Workers Memorial Day is an annual event held on 28 April to commemorate those killed at work or from industrial diseases. Every year more people are killed at work than in wars. Most don’t die of mystery ailments or in tragic “accidents”. They die because an employer decided their safety just wasn’t a priority.
Today in London a couple of hundred gathered by the Building Worker statue beside the Tower of London not just to remember and honour the dead but to organise and fight for the living. The assembly was jointly organised by UCATT the construction workers union and Unite. It was a positive sign that UCATT had brought many young construction workers to the event in work-gear.
Enough is enough
Before the event, Jerry Swain, Regional Secretary for UCATT London and South East, said: “Workers Memorial Day is when construction workers come together to pause and remember fellow workers who have been killed and injured at work. It is the day when workers say enough is enough and demand that no more workers die because companies are more interested in profits rather than protecting lives.”
‘Construction, the most dangerous industry in Britain.’
Construction is the most dangerous industry, and London is the most dangerous place to be a construction worker. In 2014/15, seven construction workers were killed in London. It is feared that as the industry continues to grow, safety will become more lax and deaths and accidents could increase. UCATT is concerned that accident rates could further rise due to the Health and Safety Executive having its budget slashed by 50% by 2020 compared to its budget in 2010 and the attacks on health and safety laws by the current Government.

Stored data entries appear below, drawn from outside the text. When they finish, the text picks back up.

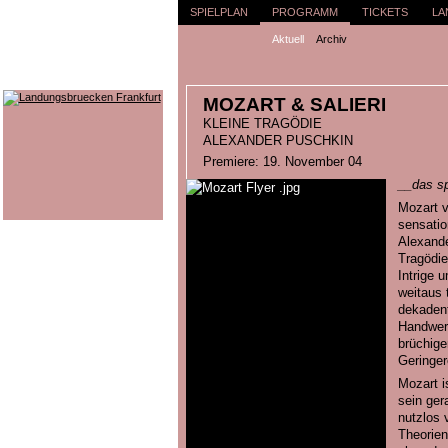
SPIELPLAN
PROGRAMM
TICKETS
LA
Aktuell
Archiv
MOZART & SALIERI
KLEINE TRAGÖDIE
ALEXANDER PUSCHKIN
Premiere: 19. November 04
__das sp
Mozart v
sensatio
Alexande
Tragödie
Intrige 
weitaus 
dekadent
Handwerk
brüchige
Geringer
Mozart i
sein ge
nutzlos 
Theorien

The theme of this year’s WMD was Strong Laws, Strong Enforcement and Strong Unions. Jerry Swain observed: “This year’s Workers’ Memorial Day theme really strikes at the problems faced by British construction workers. Our safety laws have been weakened and government cuts have reduced the level of enforcement undertaken by the Health and Safety Executive. Without the presence of strong unions, workers are placed in even greater danger when working on site.”
There are growing attacks on health and safety protection, including in Britain where the government have removed protection from millions of self-employed workers and across Europe where the European Commission are pursuing a dangerous de-regulatory strategy.
But strong laws are not enough, particularly if they are not going to be enforced, which is why we need proper inspections and enforcement actions against those who break the laws.
In Britain the number of inspections has fallen dramatically in the past five years. In many other countries enforcement has always been non-existent, which is why we need strong unions. Unionised workplaces are safer, yet the government is trying to stop unions protecting the health and safety of their members by restricting the right of health and safety reps to take time off to keep the workplace safer and curtailing our right to strike to make things better when things go wrong.
Many speakers at the rally reiterated the need to build strong unions at the workplace, which always received the loudest applause. It was a national campaign and there were many other events, including in Aberdeen, Birmingham, Bradford, Chesterfield, Cleethorpes, Coventry, Derby, Dudley, Grimsby, Leicester, Liverpool, Nottingham, Preston , Rotherham, Scunthorpe, Sheffield, Solihull, Sterling, Walsall, Wigan, Wolverhampton and York.